Coronomics ist Economics unter den Bedingungen äußerster Ungewissheit. Im Verlauf der Epidemie ändern Unternehmer und Ökonomen ihre Forderungen an die Politik fast so oft wie die Virologen. Während sie anfangs auf den immensen Schaden durch den Lockdown hinwiesen, warnen sie jetzt vor den negativen Folgen einer zu raschen Liberalisierung. Der Fed-Notenbanker Neel Kashkari schlägt für die USA einen „wirklich harten“Lockdown von vier bis sechs Wochen vor, um das Virus unter Kontrolle zu bringen. Erst dann könne eine echte wirtschaftliche Erholung gelingen. Ökonomie-Nobelpreisträger Paul Romer glaubt, dass nur noch flächendeckende Tests helfen, bloßes Contact Tracing nütze nichts. Wer nicht mitmachen wolle, müsse sanktioniert werden, sagte Romer der „NZZ“(2. 8.).
Einmal mehr Staat, einmal weniger.
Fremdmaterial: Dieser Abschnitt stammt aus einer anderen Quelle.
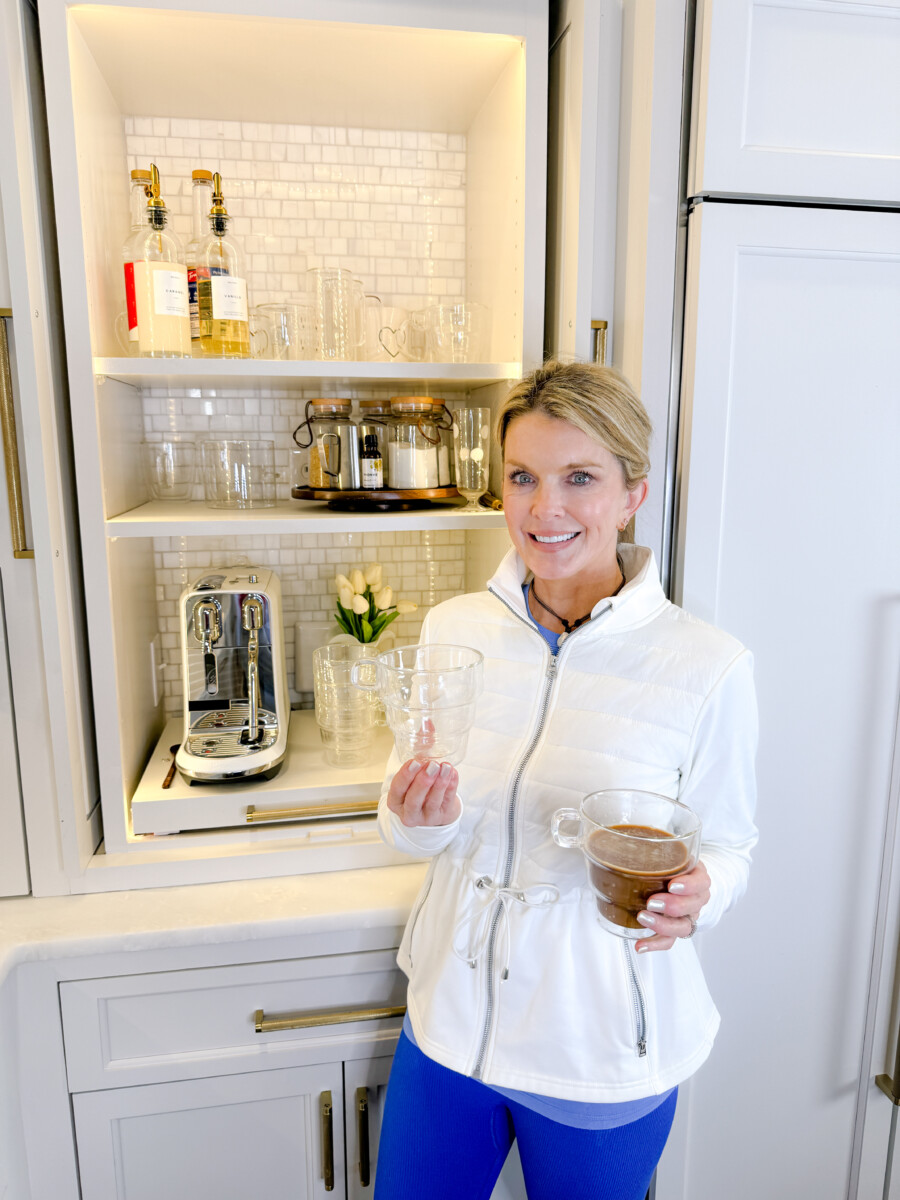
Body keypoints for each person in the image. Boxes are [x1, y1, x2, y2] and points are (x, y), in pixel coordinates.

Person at [374, 361, 758, 1200]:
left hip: (598, 1048)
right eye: (522, 478)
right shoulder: (454, 628)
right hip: (449, 1027)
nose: (544, 509)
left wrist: (703, 895)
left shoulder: (706, 664)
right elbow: (409, 822)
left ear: (632, 495)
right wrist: (415, 816)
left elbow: (729, 845)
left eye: (579, 478)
Offenbar befinden wir uns auf einem Weg, an dessen traurigem Ende eine toxische Kombination aus Kapitalismus ohne Markt und Sozialismus ohne Plan stehen dürfte.
Die politischen Reaktionen auf die Berliner Großdemonstration gegen die Maskenpflicht sind übrigens bemerkenswert. Sie suggerieren nämlich, dass sich die Infektionsgefahr bei Massenkundgebungen danach richtet, wofür oder wogegen gerade demonstriert wird: Sie ist immer enorm hoch, wenn es gegen die Regierung geht, und sie tendiert gegen null, wenn es gegen „die Rechten“geht. Wer hätte das gedacht.